_EXERCISE TASKS_:
**A)** In the passage on thyroid cancer location and metastasis risk, reproduce the text starting with "This is the" and going on through "risk of metastases.", switching "malignant thyroid nodule" to "cancerous thyroid nodule".
**B)** According to the passage on thyroid cancer location and metastasis risk, what common risk factors are taken into account?
**C)** Write the next part of the passage on thyroid cancer location and metastasis risk, starting after its final sentence.

=== SELECTED TEXT ===

Currently, in low-risk patients the “selective use” of TRA suggested by the ATA guidelines is based on evaluating the risk factors of the individual patient. Thus, it is important to have the highest number of parameters to evaluate and reduce the likelihood of underestimating the clinical risk of individual patients as much as possible. The common risk factors taken into account are sex, age, tumor size, and histological variant (10). To date, the location of the cancer in the gland has not been taken into account as an additional risk factor because there are no available data.
This is the first study to evaluate the relationship between topography of the malignant thyroid nodule in the thyroid gland and associated risk of metastases.
In our cohort, the prevalence of metastases was significantly higher in patients with isthmus lesions compared with patients with right or left or pyramidal lesions. Taking into account that isthmus lesions are not frequent (19,20) (about 11% in our series), the risk of developing metastases in patients with isthmus lesions is about 39% higher than in other patients (odds ratio=3.95), although the majority of our patients had the classic variant of PTC, which is commonly considered the least aggressive variant.

=== DATA SUPPLIED ===

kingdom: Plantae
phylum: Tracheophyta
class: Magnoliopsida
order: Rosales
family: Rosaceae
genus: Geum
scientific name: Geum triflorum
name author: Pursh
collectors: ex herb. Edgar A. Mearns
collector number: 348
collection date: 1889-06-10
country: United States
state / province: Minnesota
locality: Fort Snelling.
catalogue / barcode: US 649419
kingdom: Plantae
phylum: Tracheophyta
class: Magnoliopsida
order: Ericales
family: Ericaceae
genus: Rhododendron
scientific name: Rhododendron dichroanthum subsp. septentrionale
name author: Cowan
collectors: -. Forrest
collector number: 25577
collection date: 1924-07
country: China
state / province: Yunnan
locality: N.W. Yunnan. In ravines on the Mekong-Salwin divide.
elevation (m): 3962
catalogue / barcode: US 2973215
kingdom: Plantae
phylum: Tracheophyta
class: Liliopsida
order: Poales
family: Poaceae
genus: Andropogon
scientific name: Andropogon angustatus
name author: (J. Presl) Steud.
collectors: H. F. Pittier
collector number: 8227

===

_RESPONSES PER TASK_:
**A)**
This is the first study to evaluate the relationship between topography of the cancerous thyroid nodule in the thyroid gland and associated risk of metastases.

**B)** Sex, age, tumor size, and histological variant.

**C)**
Isthmus lesions are more insidious than those located in the lateral lobes, also due to the tendency to metastasize to the lymph nodes of the central compartment and upper mediastinum (21) (100% in our patients). Metastases to levels VI and VII (Robbins's levels) can be difficult to detect using common imaging studies (18,22,23) both before and during surgery as well as in the follow-up due to their small size and position.
In all our patients, the neck US performed both before and 3 months after surgery was falsely negative, and the serum Tg value (on LT4 therapy and off LT4 therapy) was undetectable and low (compatible with the presence of thyroid remnant only), respectively. This latter fact was probably linked to the limited involvement of the lymph nodes (i.e., micrometastasis) that frequently occurs when metastatic disease involves the central compartment lymph nodes (24).
Thus, as often happens in very low-risk or low-risk patients, metastases are only demonstrated by pWBS (7), such as in our patients.
The exact reason why cancers in the isthmus spread more easily compared to lesions located in the left or right lobes is unknown. We believe that the thickness of the isthmus may play an important role in this phenomenon.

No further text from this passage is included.